Earth certainly looked scary in ‘hyperspectral’ images

SCIENCE: A strange Earth shines in new images captured by the European asteroid mission. The Hera spacecraft, launched this month to study a binary asteroid system up close, turned its eye back to our planet to capture eerie views of Earth in multiple wavelengths of light. The imagery was captured from about 1.25 million miles (2 million kilometers) away using Hera’s HyperScout H hyperspectral imager.

In addition to being beautiful space art, the imagery “allows us to observe cloud patterns on our planet,” instrument team member Marcel Popescu, of the University of Craiova in Romania, said in a European Space Agency (ESA) statement released today (Oct. 31). Popescu quoted planetary scientist and space popularizer Carl Sagan (1934-1996): “All our life is contained in these few pixels.” The ESA-led Hera mission launched on October 7 with a SpaceX Falcon 9 rocket from Cape Canaveral Space Force Station in the coastal region of Florida.

++++++++

§ **Work request A**
Please repeat the part of the Hera Earth-imagery article starting with "SCIENCE: A strange" and going on through "H hyperspectral imager.".
§ **Work request B**
Carry on writing the Hera Earth-imagery article from the point where it stops.

++++++++

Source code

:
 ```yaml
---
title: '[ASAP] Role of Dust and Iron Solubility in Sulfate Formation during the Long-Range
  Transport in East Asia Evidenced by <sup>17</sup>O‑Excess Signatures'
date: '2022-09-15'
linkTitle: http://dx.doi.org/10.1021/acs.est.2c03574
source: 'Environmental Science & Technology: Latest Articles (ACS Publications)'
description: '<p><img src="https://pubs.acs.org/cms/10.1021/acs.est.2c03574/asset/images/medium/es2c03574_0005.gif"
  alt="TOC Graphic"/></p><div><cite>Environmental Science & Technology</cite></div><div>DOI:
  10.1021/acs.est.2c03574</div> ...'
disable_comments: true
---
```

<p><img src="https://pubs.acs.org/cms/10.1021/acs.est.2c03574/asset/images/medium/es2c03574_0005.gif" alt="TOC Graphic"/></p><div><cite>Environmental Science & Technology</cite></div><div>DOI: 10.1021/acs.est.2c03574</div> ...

++++++++

§ **Written reply A**
SCIENCE: A strange Earth shines in new images captured by the European asteroid mission. The Hera spacecraft, launched this month to study a binary asteroid system up close, turned its eye back to our planet to capture eerie views of Earth in multiple wavelengths of light. The imagery was captured from about 1.25 million miles (2 million kilometers) away using Hera’s HyperScout H hyperspectral imager.

§ **Written reply B**
According to Hera’s mission, the spacecraft is to arrive at an asteroid pair in 2026, following NASA’s Double Asteroid Redirect Mission, or DART for short. DART had a direct impact on the smaller asteroid called Dimorphos. The collision caused Dimorphos’ orbit around its larger companion, Didymos, to permanently change.

DART demonstrated a planetary defense strategy that could be useful in deflecting dangerous asteroids away from Earth. Hera’s job is to take a closer look at the aftermath of the collision, given that DART’s impact has only been examined by telescopes so far. HyperScout H, the Hera instrument that just observed Earth, will investigate the mineral composition of Dimorphos upon its arrival.